To acquire wisdom, one must observe

Brandeis Biology and Neuroscience host diversity, equity and inclusion workshops

The Brandeis Joint Biology/Neuroscience (Bio/Neuro) Diversity, Equity and Inclusion (DEI) Committee recently organized two workshops titled, “Brandeis DEI Workshop Series for Science Labs: Understanding Implicit Bias, Microaggressions and Cultural Awareness.” The workshops are led by Dr. Charles Chip Mc Neal, Director of DEI Education and Learning Initiatives at Brandeis. The overarching goal of the two workshops was to bring attention to potential issues in STEM workspaces and discuss how to make research environments more accommodating, inclusive and enriching.


According to an email from Aishwariya Iyengar, a member of the Bio/Neuro DEI committee, the committee has been established for about two years. This workshop series was being held by the request of graduate students in the Molecular and Cellular Biology and Neuroscience programs. Additionally, the workshops sought to include faculty members, staff and postdoctoral students who are frequently left out of more targeted workshops.

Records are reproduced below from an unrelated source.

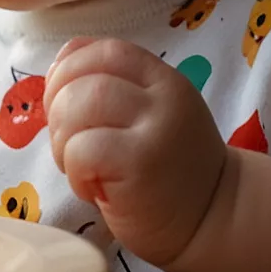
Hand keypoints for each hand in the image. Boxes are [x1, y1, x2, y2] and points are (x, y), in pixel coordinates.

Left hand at [44, 37, 228, 267]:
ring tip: (79, 166)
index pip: (106, 50)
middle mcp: (162, 98)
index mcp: (163, 79)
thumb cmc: (169, 172)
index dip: (69, 69)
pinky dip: (74, 170)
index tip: (62, 100)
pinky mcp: (140, 165)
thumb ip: (115, 90)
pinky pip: (83, 150)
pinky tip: (91, 188)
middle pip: (85, 79)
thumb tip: (57, 74)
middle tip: (68, 144)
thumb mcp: (152, 117)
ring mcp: (154, 130)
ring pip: (78, 107)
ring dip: (62, 140)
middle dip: (58, 109)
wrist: (214, 221)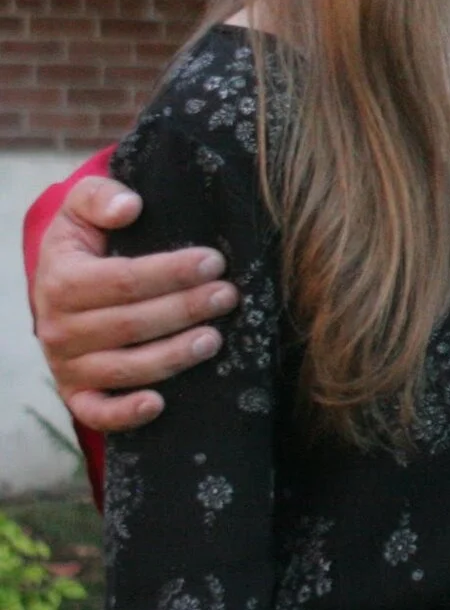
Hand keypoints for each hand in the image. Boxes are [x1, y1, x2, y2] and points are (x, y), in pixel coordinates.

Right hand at [31, 177, 235, 431]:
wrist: (61, 281)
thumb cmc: (86, 240)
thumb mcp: (82, 206)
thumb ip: (100, 196)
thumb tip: (129, 206)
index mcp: (61, 282)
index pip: (123, 281)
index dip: (171, 272)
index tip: (214, 261)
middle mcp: (59, 329)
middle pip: (131, 324)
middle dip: (185, 309)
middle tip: (229, 295)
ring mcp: (68, 365)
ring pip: (124, 368)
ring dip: (173, 356)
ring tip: (215, 339)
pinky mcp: (77, 393)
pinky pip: (96, 412)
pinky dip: (124, 413)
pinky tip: (159, 404)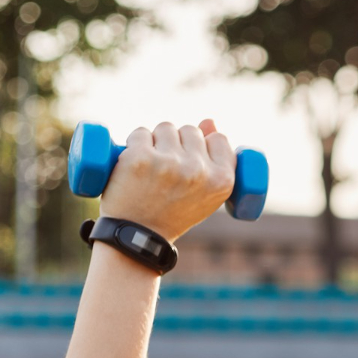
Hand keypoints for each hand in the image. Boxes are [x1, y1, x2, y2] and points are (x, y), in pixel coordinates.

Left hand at [100, 119, 236, 242]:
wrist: (138, 235)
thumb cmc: (173, 213)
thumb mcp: (205, 193)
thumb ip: (214, 158)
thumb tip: (209, 121)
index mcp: (222, 181)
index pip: (218, 138)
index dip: (203, 147)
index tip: (190, 163)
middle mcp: (198, 171)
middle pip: (190, 130)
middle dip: (178, 143)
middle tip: (167, 170)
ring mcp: (168, 163)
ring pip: (165, 128)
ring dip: (156, 141)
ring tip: (152, 167)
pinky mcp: (140, 158)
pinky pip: (140, 133)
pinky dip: (134, 144)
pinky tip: (134, 164)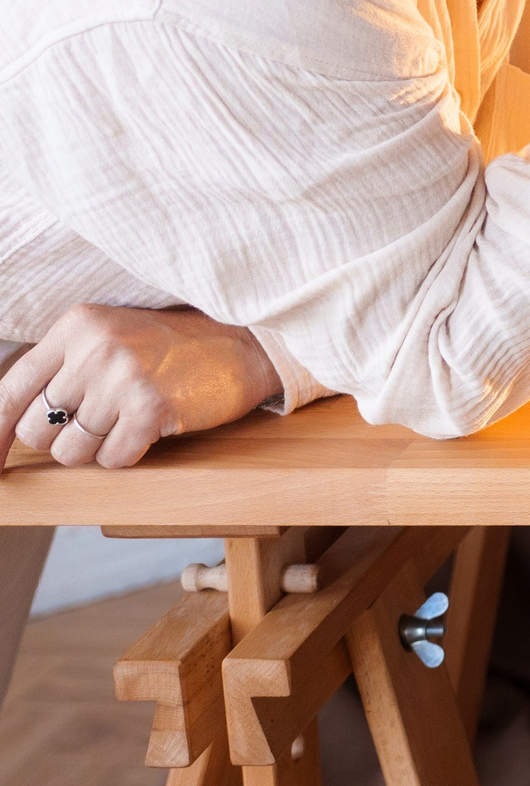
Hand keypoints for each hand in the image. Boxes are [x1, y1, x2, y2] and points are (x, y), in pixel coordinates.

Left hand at [2, 306, 283, 470]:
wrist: (249, 342)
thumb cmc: (176, 346)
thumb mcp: (112, 337)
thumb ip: (62, 369)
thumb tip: (9, 427)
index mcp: (77, 325)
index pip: (10, 390)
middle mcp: (93, 348)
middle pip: (36, 429)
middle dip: (64, 437)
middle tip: (102, 421)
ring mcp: (122, 378)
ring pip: (71, 451)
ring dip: (98, 448)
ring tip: (130, 419)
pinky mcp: (150, 408)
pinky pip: (112, 460)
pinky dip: (130, 453)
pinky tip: (152, 427)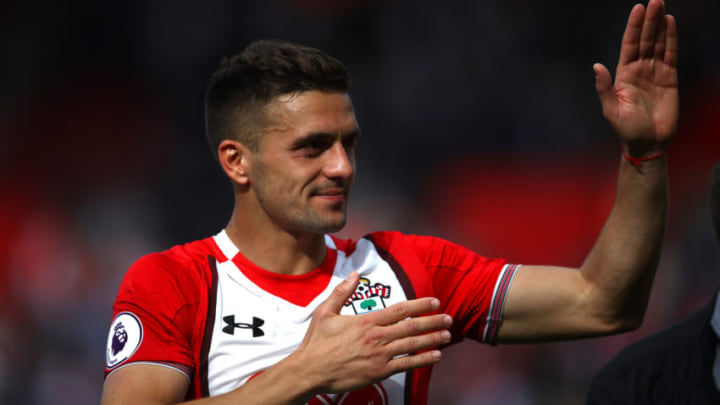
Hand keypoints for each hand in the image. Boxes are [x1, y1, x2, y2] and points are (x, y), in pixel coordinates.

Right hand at [291, 271, 451, 394]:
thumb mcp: (325, 312)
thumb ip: (342, 292)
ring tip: (447, 335)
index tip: (434, 302)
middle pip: (411, 327)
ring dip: (432, 339)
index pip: (399, 310)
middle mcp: (376, 337)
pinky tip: (435, 355)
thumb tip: (355, 273)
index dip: (419, 305)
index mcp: (366, 321)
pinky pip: (406, 365)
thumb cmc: (316, 343)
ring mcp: (379, 356)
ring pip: (412, 345)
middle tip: (448, 318)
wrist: (310, 371)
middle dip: (432, 321)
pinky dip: (422, 360)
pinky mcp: (379, 372)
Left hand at [594, 0, 677, 156]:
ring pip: (657, 43)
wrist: (648, 142)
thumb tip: (596, 66)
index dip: (633, 27)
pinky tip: (671, 24)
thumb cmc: (627, 129)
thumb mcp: (611, 110)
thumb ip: (604, 88)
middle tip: (654, 0)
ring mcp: (655, 72)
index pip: (629, 45)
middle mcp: (639, 69)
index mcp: (623, 74)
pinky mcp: (670, 78)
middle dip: (648, 21)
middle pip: (644, 39)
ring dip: (660, 25)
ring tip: (661, 6)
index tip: (637, 9)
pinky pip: (670, 54)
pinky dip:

This past Tuesday was the first workshop of the two-part series. Mc Neal noted that while the first step to mitigating workplace issues was to bring awareness to the problems, the solution is dependent on active engagement of individuals in the scientific community at Brandeis. “Nothing that I want to talk to you about is bigger than you sitting in this room, and about changing the hearts and minds of people,” he said. 


Furthermore, the workshop included a discussion about the meaning and difference between the words bias, prejudice and racism. Mc Neal explained that bias is a strong preference for one thing over another, prejudice a strong negative association with something and racism is the feeling of prejudice with the power to demean another group of people on the basis of race. 


Additionally, Mc Neal emphasized the importance of anti-racism and the intersectionality of race with other personal identities. Mc Neal shared the importance of understanding the different levels of racism in order to be involved in opposing racism, namely internalized, interpersonal, institutional and systemic. “Anti-racism is not just about being a good person but being anti-racist is a condition. It is an action, a behavior and a disposition,” Mc Neal explained. In other words, the act of anti-racism requires an active, daily commitment to mitigating racist micro- and macro-aggressions. 


The workshop included audience participation where members of the Brandeis community were able to ask questions about the topics, share their experience with the concept of race and share personal stories about their experiences with workplace microaggressions. 


Mc Neal invited the audience to “imagine if everyone rose and spoke up about injustice in this country.” In the second lecture happening on Friday, Sept. 8, Mc Neal will further dissect the topics of racism, microaggressions, cultural intelligence and inclusivity.